Although the two types work differently, both will tell you how cold your coolant can go before it’ll freeze. Most antifreeze provides an operating range from over 100 degrees Celsius down to below minus 30 degrees Celsius. The normal operating temperature of most car engines is around 90 degrees Celsius.
What happens to an engine when it runs out of coolant?
Because coolant keeps your engine at the right temperature, running out means your engine could quickly overheat. A dashboard warning light - and possibly steam coming out of the bonnet - will alert you to overheating. The warning is in place to minimise damage to the engine.

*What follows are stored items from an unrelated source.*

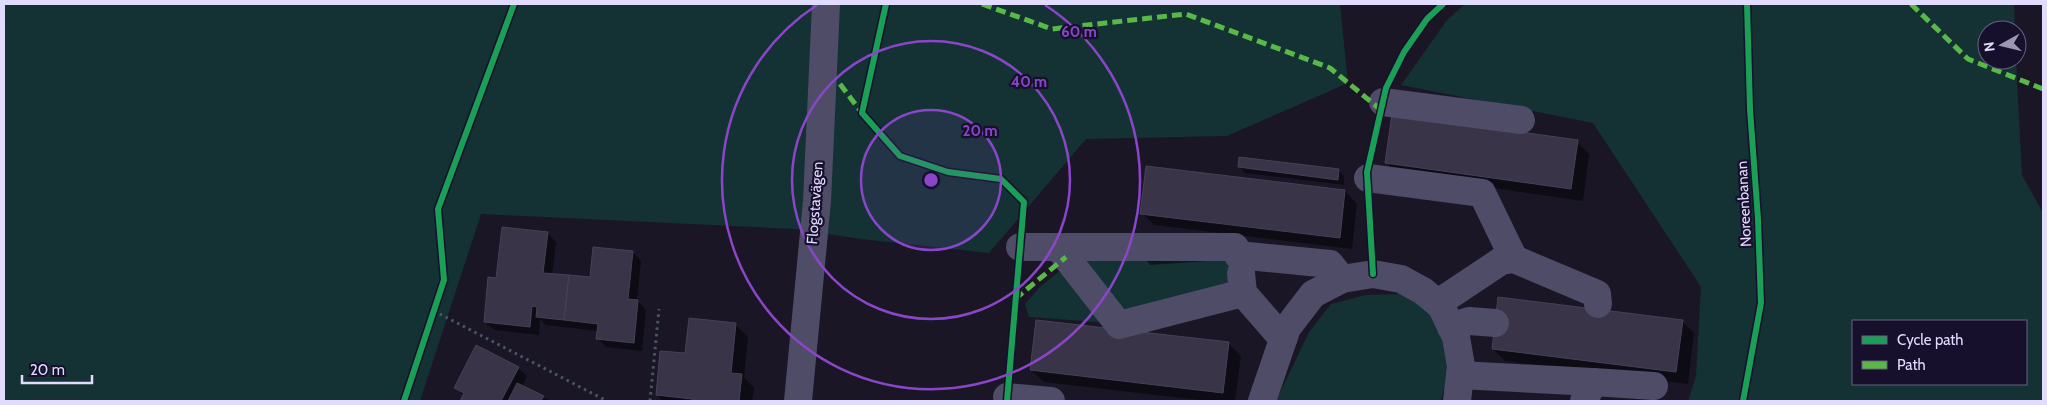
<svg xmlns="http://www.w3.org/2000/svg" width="2047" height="405" viewBox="0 0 2047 405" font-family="Cabin,sans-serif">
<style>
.green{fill:#143134;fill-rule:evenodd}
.shadow{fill:#0007}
.building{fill:#393447;stroke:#474158}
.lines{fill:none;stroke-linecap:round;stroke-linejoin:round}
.path{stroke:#495667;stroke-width:3;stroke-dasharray:2.5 4;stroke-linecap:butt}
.minor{stroke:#4e4c66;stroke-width:28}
.quiet{stroke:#58b947;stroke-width:5;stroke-dasharray:10 5;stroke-linecap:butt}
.cycleway-casing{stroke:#17102c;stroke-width:9}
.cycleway{stroke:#1a9f57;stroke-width:6}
.ring{fill:none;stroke:#8a46c9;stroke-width:2.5}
.labels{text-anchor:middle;stroke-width:4.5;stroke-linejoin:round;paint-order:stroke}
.street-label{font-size:15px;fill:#e1dbff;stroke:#17102c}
.centre{fill:#8a46c9;stroke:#17102c;stroke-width:2.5}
.ring-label{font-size:15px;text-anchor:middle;font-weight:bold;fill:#8a46c9;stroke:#17102c;stroke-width:4.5;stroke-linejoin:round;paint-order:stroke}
</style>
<rect width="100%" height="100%" fill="#1a1626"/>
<g class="green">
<path d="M4,4h1336l8,79 -121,53 -141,3 -97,114 -128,-14 -67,-10 -313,-15 -61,187h-416z"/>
<path d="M1465,4h549l1,26h-28v30h29l6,115 21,38v188h-355l8,-25 5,-89 -108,-164 -192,-38 46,-65zM1853,321h173v63h-173z"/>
<path d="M1065,250l79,1 3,11 59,-3 23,-4 3,27 -108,38z"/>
<path d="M1066,266l44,57 -81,-6 -4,-13 16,-18z"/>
<path d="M1400,294c33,12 46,38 48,73 0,11 -5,24 -7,34h-165l33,-69 22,-28 35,-9z"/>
</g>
<g class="shadow">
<path d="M1577,142l12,12 -6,47 -185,-27 -12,-12z"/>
<path d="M1239,166l99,4 6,6v9l-99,-12z"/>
<path d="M1345,191l12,13 -5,45 -198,-24 -12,-12z"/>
<path d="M547,233l9,9 -4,33 39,4 41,-27 9,9 -4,39 9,10 -4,41 -36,-4 -8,-9v-7l-52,-6 -6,-6 -1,16 -45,-5 -9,-8 13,-42z"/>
<path d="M1148,253l60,1v7l-58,4 -2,-3z"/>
<path d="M1682,321l12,12 -6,51 -183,-23 -12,-12z"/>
<path d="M736,325l12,12 -4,40 10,11 -2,13h-89l-6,-6 29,-40z"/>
<path d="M1228,343l13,13 -6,45h-27l-164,-19 -13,-12z"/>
<path d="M518,368l9,8 -5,10 29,15h-89l2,-5 -8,-8z"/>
</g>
<g class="building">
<path d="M1392,114l186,26 -7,49 -186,-26z"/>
<path d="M1239,157l100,12 -1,11 -100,-13z"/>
<path d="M1146,166l199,24 -5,48 -200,-24z"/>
<path d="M502,227l46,5 -5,41 26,2 -5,45 -28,-3 1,-10 -5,-1 -2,21 -46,-5 4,-45 8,1z"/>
<path d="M593,247l40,4 -5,48 10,1 -4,43 -38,-4 2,-15 -34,-4 5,-45 21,2z"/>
<path d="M1498,297l185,23 -7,52 -184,-23z"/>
<path d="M689,318l47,5 -5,50 11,1 -3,27h-47v-2l-36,-4 4,-44 25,2z"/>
<path d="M1036,320l193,22 -6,51 -193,-23z"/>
<path d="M476,345l43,22 -18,34h-41l4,-8 -10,-5z"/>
<path d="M517,383l27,13 -3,5h-33z"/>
</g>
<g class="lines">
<g class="path">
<path d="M434,311l173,90"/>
<path d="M650,401l9,-92"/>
</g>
<g class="minor">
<path d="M1383,102l138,18"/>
<path d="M1368,178l114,15 32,66"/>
<path d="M1020,247h215l3,8 92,9 12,15"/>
<path d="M1058,247l61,78 124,-32"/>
<path d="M1241,273l2,20 40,46"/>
<path d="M1438,303l63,-42 13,-2 83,35 1,10"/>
<path d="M1451,327l18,-6 26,2"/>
<path d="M1460,375l133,7 -9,19"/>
<path d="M1593,382l61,4"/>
<path d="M1007,397l44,4"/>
<path d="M798,401l19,-200 9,-197"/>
<path d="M1262,401l25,-73 26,-34 29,-15 31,-5 28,5 22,12 18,15 15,31 5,29 -4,35"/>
</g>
<g class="quiet">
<path d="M982,4l70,25 134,-15 144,54 51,42"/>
<path d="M1911,4l57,55 75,30"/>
<path d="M840,84l22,29"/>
<path d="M1015,299l51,-42"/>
</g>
<defs>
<g id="cycleway">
<path d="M886,4l-24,109 38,43 48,16 53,7 23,23 -17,199"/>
<path d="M1373,274l-6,-102 19,-84 18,-36 23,-33 16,-15"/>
<path d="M404,401l40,-121 -6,-71 76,-205"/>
<path d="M1743,401l18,-98 -3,-84 -8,-110 -3,-105"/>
</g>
</defs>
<use href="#cycleway" class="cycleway-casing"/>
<use href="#cycleway" class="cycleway"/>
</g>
<circle cx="931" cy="180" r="70" fill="#8a46c9" fill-opacity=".12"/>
<g class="ring">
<circle cx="931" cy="180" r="70"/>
<circle cx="931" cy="180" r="139"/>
<path d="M1045 5A209 209 0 1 1 817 5"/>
</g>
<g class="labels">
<g class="street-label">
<text transform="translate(815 203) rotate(-86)" y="5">Flogstavägen</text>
<text transform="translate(1744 204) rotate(-93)" y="5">Noreenbanan</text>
</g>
</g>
<circle cx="931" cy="180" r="8" class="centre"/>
<g class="ring-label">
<text x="1079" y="37">60 m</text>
<text x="1029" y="87">40 m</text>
<text x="980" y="136">20 m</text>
</g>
<rect width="2047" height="405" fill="none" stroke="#e1dbff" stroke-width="10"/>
<rect x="1852" y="320" width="175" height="65" fill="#17102c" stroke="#686180"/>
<rect x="1862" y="336" width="25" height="8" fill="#1a9f57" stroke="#686180"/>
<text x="1897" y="345" font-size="15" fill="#e1dbff">Cycle path</text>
<rect x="1862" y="361" width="25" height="8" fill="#58b947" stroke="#686180"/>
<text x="1897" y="370" font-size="15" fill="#e1dbff">Path</text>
<g transform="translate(2002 45) rotate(262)"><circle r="24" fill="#17102c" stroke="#686180"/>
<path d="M0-4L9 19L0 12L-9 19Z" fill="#9b96b3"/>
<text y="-8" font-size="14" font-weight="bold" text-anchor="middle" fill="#e1dbff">N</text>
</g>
<path d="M22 375v8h70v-8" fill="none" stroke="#e1dbff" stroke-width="2.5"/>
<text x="30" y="375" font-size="15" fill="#e1dbff" stroke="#17102c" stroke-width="4" paint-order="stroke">20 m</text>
</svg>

If you ignore the warning and continue to drive without coolant, it can lead to problems with parts of the engine, including the heads, head gaskets and the block itself. Major problems with these are likely to lead to huge repair bills or the car being written off.
Can I use water instead?
No. Never use water from a tap, hose or bottle in your cooling system. As well as offering protection against boiling and freezing conditions, proper coolant has a much reduced risk of corroding the metal parts of your engine that it contacts. The water pump, radiator and heating system, as well as the engine itself, can all corrode in prolonged contact with normal tap water.
If you’ve bought concentrated antifreeze, you’ll need to mix it with water following the instructions supplied. If you live in a hard water area (you’ll have noticed scale around your taps and in your kettle if you do), you should mix the antifreeze with distilled water, which has fewer impurities than tap water.
How do I top up car coolant/antifreeze?
Once you’ve tested your antifreeze and determined that it needs topping up, rather than replacing, you can follow our tips here. If your coolant level is regularly dropping between services, then you may have a leak and it’s worth investigating.
You should also top up fluids like antifreeze before storing the car off the road for longer periods of time. Check out our guide on how to store a car for more info.
Your local garage will be able to change your antifreeze for between £50 and £100 with a flush of your car’s coolant system, although a main dealer could charge more. We recommend you call in the experts, as collecting and disposing of antifreeze (see below) can be messy. It’s also a good idea to have the cooling system flushed through to ensure it works most effectively.
You should never pour old antifreeze down a drain or pour it on the ground, because it’s highly toxic. Most local waste recycling centres will take antifreeze. Antifreeze poisoning is extremely hazardous to all animals, even in tiny amounts.